Another FinTelegram report will be published shortly.

According to the U.S. FBI, binary options have cheated retail investors by up to $10 billion annually until the 2017/2018 ban. GreyMountain Management was a pioneer in this fraudulent industry and has operated numerous illegal binary options platforms. Should the suspicion of Wirecard‘s involvement in the binary options fraud industry be confirmed, the shares of the German FinTech company could still face difficult times.

Neither FinTelegram nor any of its involved people own Wirecard shares and/or are involved in any short-selling transaction.

4 COMMENTS

  1. Barking up the wrong tree, the FT are correct, I have info on the Cartu brothers and their involvement in wirecard, they are crooks, this is a smokescreen most likely paid for by the Cartu’s to discredit the article the journalists did.

    • Hi Katrina, we are aware that the GreyMountain Management (GMM) & binary options scheme around Wirecard is just tiny chunk.

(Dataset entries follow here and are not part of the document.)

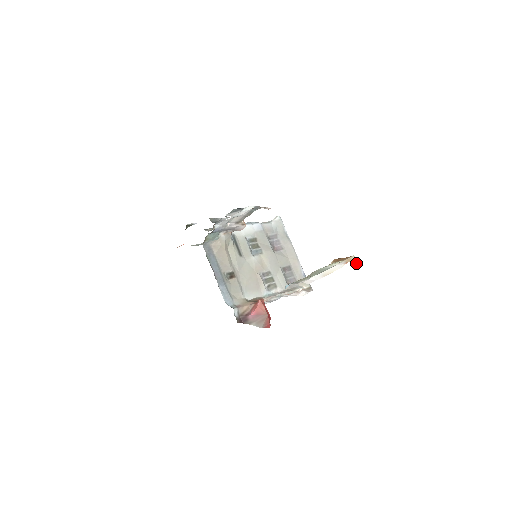
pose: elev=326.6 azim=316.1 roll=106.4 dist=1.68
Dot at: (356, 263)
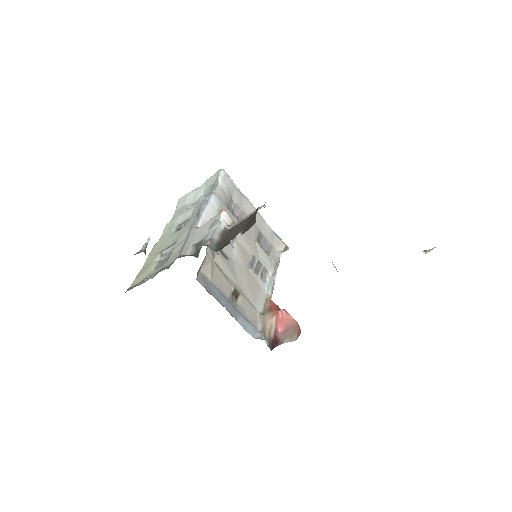
Dot at: occluded
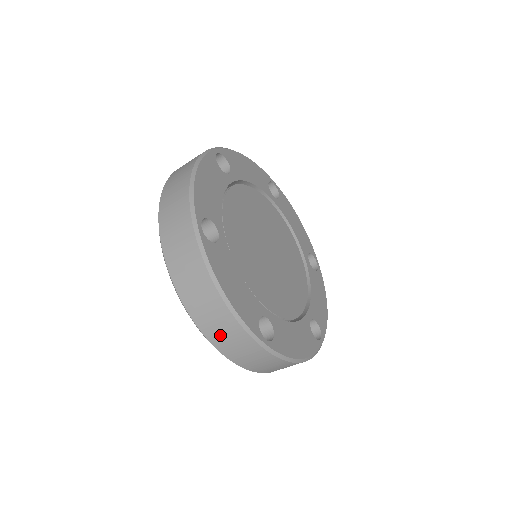
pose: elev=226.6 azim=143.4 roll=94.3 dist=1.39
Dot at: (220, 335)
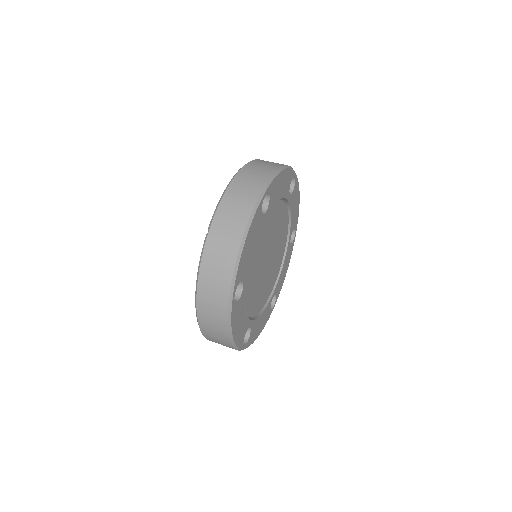
Dot at: (216, 342)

However, we already received complaints from many binary options victims around the GMM schemes. So we do our best to focus on that and on the Role of the “Cartu Brothers”.

      While we agree with you that Financial Times (FT) is on the right track we at this stage would like to work through the case of the binary options. There are thousands of victims of GMM- and hence Wirecard-related binary options platforms.

      Maybe these branches of the Wirecard tree are finally intertwined. Who knows?!